Mantis Biotech is making ‘digital twins’ of humans to help solve medicine’s data availability problem

Large language models trained on massive data sets can accelerate genomics research, streamline clinical documentation, improve real-time diagnostics, support clinical decision-making, accelerate drug discovery, and even generate synthetic data to advance experiments.
But their promise to transform biomedical research often hits a sticking point: Beyond the structured data that healthcare relies on, these models struggle in edge cases like rare diseases and uncommon conditions, where reliable, representative data is scarce.
Based in New York Praying Mantis Biotech claims it is developing the solution to fill this gap in data availability. The company’s platform integrates disparate data sources to create synthetic data sets that can be used to build so-called “digital twins” of the human body: physics-based, predictive models of anatomy, physiology and behavior.
The company is pitching these digital twins for use in data aggregation and analysis. These digital twins can be used to study and test new medical procedures, train surgical robots, and simulate and predict medical problems or even behavioral patterns. For example, a sports team could predict the likelihood of a specific NFL player developing an Achilles heel injury based on their recent performance, training load, diet and how long they have been active, Mantis founder and CEO Georgia Witchel explained to TechCrunch in a recent interview.
To build these twins, Mantis’ platform first uses data from various sources, such as textbooks, motion capture cameras, biometric sensors, training logs, and medical imaging. It then uses an LLM-based system to route, validate and synthesize the various data streams, and feeds all that information through a physics engine to create high-fidelity representations of that dataset, which can then be used to train predictive models.
“We can take all these disparate data sources and then turn them into predictive models for how people are going to perform. So any time you want to predict how a human is going to perform, that’s a really good use case for our technology,” Witchel said.
The physics engine layer is crucial here, Witchel told TechCrunch, because it helps the platform improve the information available by grounding the synthetic data generated and realistically modeling the physics of anatomy.
WAN event
San Francisco, CA
|
October 13-15, 2026
“If I asked you to estimate hand posture for someone missing a finger, it would be very, very difficult, because there are no publicly available datasets with labeled hand positions of someone missing a finger. We could generate that dataset very, very easily, because we just take our physics model and say, delete finger X, regenerate the model,” she said.
Because Mantis’ platform fills gaps in data sources, Witchel believes it has the potential to be widely used in the biomedical industry, where information about procedures or patients can be difficult to access, unstructured, or housed in disparate sources. She highlighted edge cases of rare diseases, where data is difficult to obtain because there are often ethical and regulatory constraints around including patient data in public datasets, or using it for training AI models.
“You know how when you see a three-year-old running around, and they have a Barbie, and they’re holding him by one leg and slamming him into a table? I want people to have that mentality with our digital twin,” she said. “I think this opens people up to the idea of what people can be tested for when you use virtual humans. I feel like people are having the exact opposite mentality right now, which makes perfect sense because people’s privacy should be respected. In fact, I don’t really think people’s data should be exploited at all, especially when you have this digital twin.”

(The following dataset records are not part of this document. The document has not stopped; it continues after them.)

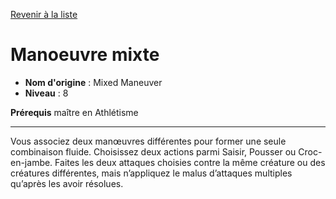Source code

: [Revenir à la liste](list.md)

# Manoeuvre mixte

 * **Nom d'origine** : Mixed Maneuver
 * **Niveau** : 8


<p><strong>Prérequis</strong> maître en Athlétisme</p>
<hr>
<p>Vous associez deux manœuvres différentes pour former une seule combinaison fluide. Choisissez deux actions parmi Saisir, Pousser ou Croc-en-jambe. Faites les deux attaques choisies contre la même créature ou des créatures différentes, mais n’appliquez le malus d’attaques multiples qu’après les avoir résolues.</p>
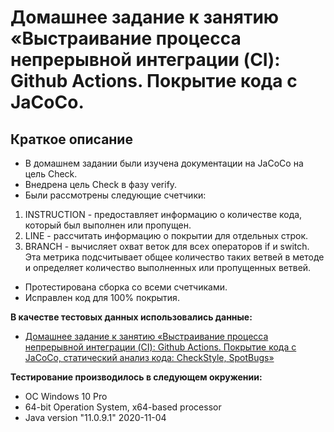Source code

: # Домашнее задание к занятию «Выстраивание процесса непрерывной интеграции (CI): Github Actions. Покрытие кода с JaCoCo.
## Краткое описание

* В домашнем задании были изучена документации на JaCoCo на цель Check.
* Внедрена цель Check в фазу verify.
* Были рассмотрены следующие счетчики:
1. INSTRUCTION - предоставляет информацию о количестве кода, который был выполнен или пропущен.
1. LINE - рассчитать информацию о покрытии для отдельных строк.
1. BRANCH - вычисляет охват веток для всех операторов if и switch. Эта метрика подсчитывает общее количество таких ветвей в методе и определяет количество выполненных или пропущенных ветвей.
* Протестирована сборка со всеми счетчиками.
* Исправлен код для 100% покрытия.


**В качестве тестовых данных использовались данные:**
* [Домашнее задание к занятию «Выстраивание процесса непрерывной интеграции (CI): Github Actions. Покрытие кода с JaCoCo, статический анализ кода: CheckStyle, SpotBugs»](https://github.com/netology-code/javaqa-homeworks/tree/master/ci)

**Тестирование производилось в следующем окружении:**
* OC Windows 10 Pro
* 64-bit Operation System, x64-based processor
* Java version "11.0.9.1" 2020-11-04
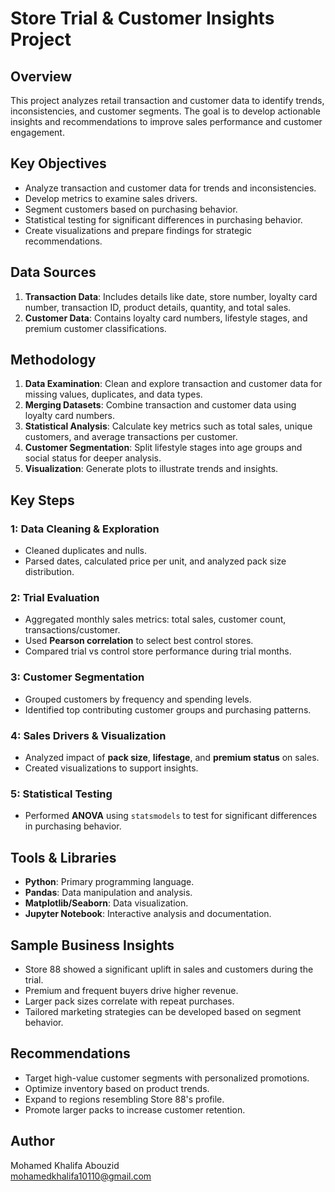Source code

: # Store Trial & Customer Insights Project

## Overview
This project analyzes retail transaction and customer data to identify trends, inconsistencies, and customer segments. The goal is to develop actionable insights and recommendations to improve sales performance and customer engagement.

## Key Objectives
- Analyze transaction and customer data for trends and inconsistencies.
- Develop metrics to examine sales drivers.
- Segment customers based on purchasing behavior.
- Statistical testing for significant differences in purchasing behavior.
- Create visualizations and prepare findings for strategic recommendations.

## Data Sources
1. **Transaction Data**: Includes details like date, store number, loyalty card number, transaction ID, product details, quantity, and total sales.
2. **Customer Data**: Contains loyalty card numbers, lifestyle stages, and premium customer classifications.

## Methodology
1. **Data Examination**: Clean and explore transaction and customer data for missing values, duplicates, and data types.
2. **Merging Datasets**: Combine transaction and customer data using loyalty card numbers.
3. **Statistical Analysis**: Calculate key metrics such as total sales, unique customers, and average transactions per customer.
4. **Customer Segmentation**: Split lifestyle stages into age groups and social status for deeper analysis.
5. **Visualization**: Generate plots to illustrate trends and insights.

## Key Steps
### 1: Data Cleaning & Exploration
- Cleaned duplicates and nulls.
- Parsed dates, calculated price per unit, and analyzed pack size distribution.

### 2: Trial Evaluation
- Aggregated monthly sales metrics: total sales, customer count, transactions/customer.
- Used **Pearson correlation** to select best control stores.
- Compared trial vs control store performance during trial months.

### 3: Customer Segmentation
- Grouped customers by frequency and spending levels.
- Identified top contributing customer groups and purchasing patterns.

### 4: Sales Drivers & Visualization
- Analyzed impact of **pack size**, **lifestage**, and **premium status** on sales.
- Created visualizations to support insights.

### 5: Statistical Testing
- Performed **ANOVA** using `statsmodels` to test for significant differences in purchasing behavior.

## Tools & Libraries
- **Python**: Primary programming language.
- **Pandas**: Data manipulation and analysis.
- **Matplotlib/Seaborn**: Data visualization.
- **Jupyter Notebook**: Interactive analysis and documentation.

## Sample Business Insights
- Store 88 showed a significant uplift in sales and customers during the trial.
- Premium and frequent buyers drive higher revenue.
- Larger pack sizes correlate with repeat purchases.
- Tailored marketing strategies can be developed based on segment behavior.

## Recommendations
- Target high-value customer segments with personalized promotions.
- Optimize inventory based on product trends.
- Expand to regions resembling Store 88's profile.
- Promote larger packs to increase customer retention.

## Author
Mohamed Khalifa Abouzid  
mohamedkhalifa10110@gmail.com
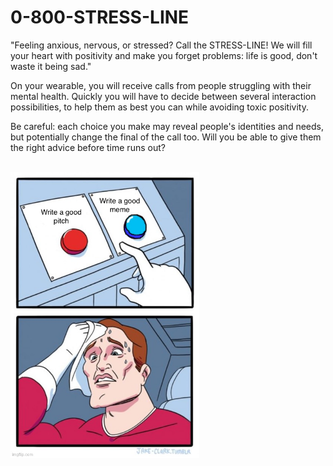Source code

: # 0-800-STRESS-LINE

"Feeling anxious, nervous, or stressed? Call the STRESS-LINE! We will fill your heart with positivity and make you forget problems: life is good, don't waste it being sad."

On your wearable, you will receive calls from people struggling with their mental health. Quickly you will have to decide between several interaction possibilities, to help them as best you can while avoiding toxic positivity.

Be careful: each choice you make may reveal people's identities and needs, but potentially change the final of the call too. Will you be able to give them the right advice before time runs out?


</br>
<img
  src="data/button-meme.png"
  alt="representation on emotions"
  style="display: block;  width: 60%;">
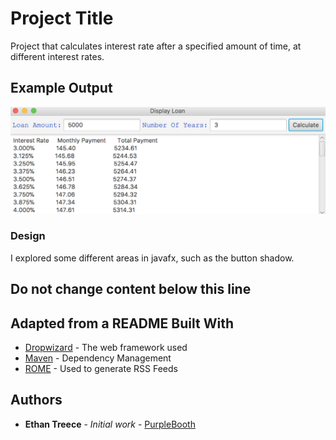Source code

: # Project Title

Project that calculates interest rate after a specified amount of time, at different interest rates.

## Example Output

![Sample Output](README.jpg)

### Design

I explored some different areas in javafx, such as the button shadow.

## Do not change content below this line
## Adapted from a README Built With

* [Dropwizard](http://www.dropwizard.io/1.0.2/docs/) - The web framework used
* [Maven](https://maven.apache.org/) - Dependency Management
* [ROME](https://rometools.github.io/rome/) - Used to generate RSS Feeds


## Authors

* **Ethan Treece** - *Initial work* - [PurpleBooth](https://github.com/PurpleBooth)
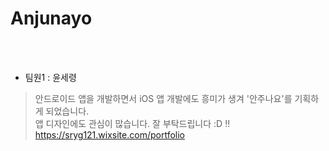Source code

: # Anjunayo


<br /><br />
* 팀원1 : 윤세령<br>
> 안드로이드 앱을 개발하면서 iOS 앱 개발에도 흥미가 생겨 '안주나요'를 기획하게 되었습니다. <br />앱 디자인에도 관심이 많습니다. 잘 부탁드립니다 :D !!<br />
 <https://sryg121.wixsite.com/portfolio>
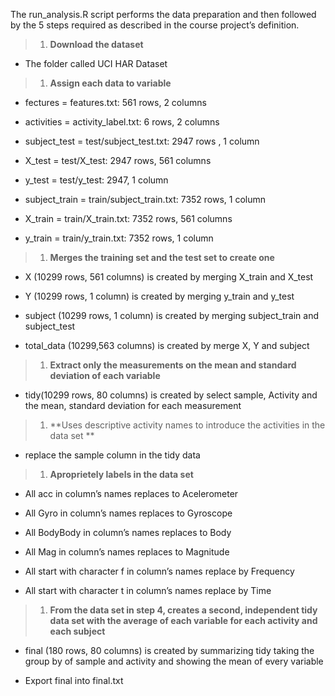 The run\_analysis.R script performs the data preparation and then
followed by the 5 steps required as described in the course project’s
definition.  

> 1.  **Download the dataset**

-   The folder called UCI HAR Dataset

> 1.  **Assign each data to variable**

-   fectures = features.txt: 561 rows, 2 columns

-   activities = activity\_label.txt: 6 rows, 2 columns

-   subject\_test = test/subject\_test.txt: 2947 rows , 1 column

-   X\_test = test/X\_test: 2947 rows, 561 columns

-   y\_test = test/y\_test: 2947, 1 column

-   subject\_train = train/subject\_train.txt: 7352 rows, 1 column

-   X\_train = train/X\_train.txt: 7352 rows, 561 columns

-   y\_train = train/y\_train.txt: 7352 rows, 1 column

> 1.  **Merges the training set and the test set to create one**

-   X (10299 rows, 561 columns) is created by merging X\_train and
    X\_test

-   Y (10299 rows, 1 column) is created by merging y\_train and y\_test

-   subject (10299 rows, 1 column) is created by merging subject\_train
    and subject\_test

-   total\_data (10299,563 columns) is created by merge X, Y and subject

> 1.  **Extract only the measurements on the mean and standard deviation
>     of each variable**

-   tidy(10299 rows, 80 columns) is created by select sample, Activity
    and the mean, standard deviation for each measurement

> 1.  **Uses descriptive activity names to introduce the activities in
>     the data set **

-   replace the sample column in the tidy data

> 1.  **Aproprietely labels in the data set**

-   All acc in column’s names replaces to Acelerometer

-   All Gyro in column’s names replaces to Gyroscope

-   All BodyBody in column’s names replaces to Body

-   All Mag in column’s names replaces to Magnitude

-   All start with character f in column’s names replace by Frequency

-   All start with character t in column’s names replace by Time

> 1.  **From the data set in step 4, creates a second, independent tidy
>     data set with the average of each variable for each activity and
>     each subject**

-   final (180 rows, 80 columns) is created by summarizing tidy taking
    the group by of sample and activity and showing the mean of every
    variable

-   Export final into final.txt
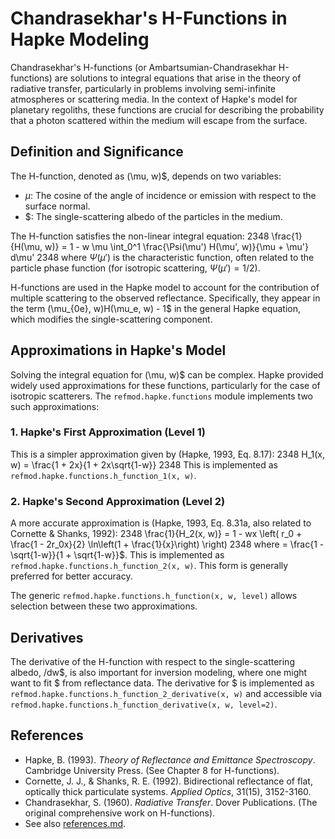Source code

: # Chandrasekhar's H-Functions in Hapke Modeling

Chandrasekhar's H-functions (or Ambartsumian-Chandrasekhar H-functions) are solutions to integral equations that arise in the theory of radiative transfer, particularly in problems involving semi-infinite atmospheres or scattering media. In the context of Hapke's model for planetary regoliths, these functions are crucial for describing the probability that a photon scattered within the medium will escape from the surface.

## Definition and Significance

The H-function, denoted as (\mu, w)$, depends on two variables:
-   $\mu$: The cosine of the angle of incidence or emission with respect to the surface normal.
-   $: The single-scattering albedo of the particles in the medium.

The H-function satisfies the non-linear integral equation:
2348 \frac{1}{H(\mu, w)} = 1 - w \mu \int_0^1 \frac{\Psi(\mu') H(\mu', w)}{\mu + \mu'} d\mu' 2348
where $\Psi(\mu')$ is the characteristic function, often related to the particle phase function (for isotropic scattering, $\Psi(\mu') = 1/2$).

H-functions are used in the Hapke model to account for the contribution of multiple scattering to the observed reflectance. Specifically, they appear in the term (\mu_{0e}, w)H(\mu_e, w) - 1$ in the general Hapke equation, which modifies the single-scattering component.

## Approximations in Hapke's Model

Solving the integral equation for (\mu, w)$ can be complex. Hapke provided widely used approximations for these functions, particularly for the case of isotropic scatterers. The `refmod.hapke.functions` module implements two such approximations:

### 1. Hapke's First Approximation (Level 1)

This is a simpler approximation given by (Hapke, 1993, Eq. 8.17):
2348 H_1(x, w) = \frac{1 + 2x}{1 + 2x\sqrt{1-w}} 2348
This is implemented as `refmod.hapke.functions.h_function_1(x, w)`.

### 2. Hapke's Second Approximation (Level 2)

A more accurate approximation is (Hapke, 1993, Eq. 8.31a, also related to Cornette & Shanks, 1992):
2348 \frac{1}{H_2(x, w)} = 1 - wx \left( r_0 + \frac{1 - 2r_0x}{2} \ln\left(1 + \frac{1}{x}\right) \right) 2348
where  = \frac{1 - \sqrt{1-w}}{1 + \sqrt{1-w}}$.
This is implemented as `refmod.hapke.functions.h_function_2(x, w)`. This form is generally preferred for better accuracy.

The generic `refmod.hapke.functions.h_function(x, w, level)` allows selection between these two approximations.

## Derivatives

The derivative of the H-function with respect to the single-scattering albedo, /dw$, is also important for inversion modeling, where one might want to fit $ from reflectance data. The derivative for $ is implemented as `refmod.hapke.functions.h_function_2_derivative(x, w)` and accessible via `refmod.hapke.functions.h_function_derivative(x, w, level=2)`.

## References

-   Hapke, B. (1993). *Theory of Reflectance and Emittance Spectroscopy*. Cambridge University Press. (See Chapter 8 for H-functions).
-   Cornette, J. J., & Shanks, R. E. (1992). Bidirectional reflectance of flat, optically thick particulate systems. *Applied Optics*, 31(15), 3152-3160.
-   Chandrasekhar, S. (1960). *Radiative Transfer*. Dover Publications. (The original comprehensive work on H-functions).
-   See also [references.md](references.md).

For now, Mantis has seen success in professional sports, presumably because there is a need for high-performing athletes. Witchel said one of the startup’s main customers is an NBA team.
“We create these digital representations of the athletes, where it basically shows how this athlete has jumped, not just today, but for every day in the last year, and here’s how their jumps change over time compared to the amount of sleep they have, or compared to how often they raise their arms above their head,” she explained.
The startup recently raised $7.4 million in seed funding led by Decibel VC, with participation from Y Combinator, a pair of angel investors and Liquid 2. The funding will be used for recruiting, advertising, marketing and go-to-market functions.
The next step for Mantis, Witchel said, is to continue building out the technology and eventually release the platform to the general public, focused on preventive healthcare. The company also has pharmaceutical labs and researchers working on FDA studies, with the goal of providing insight into how patients respond to treatments.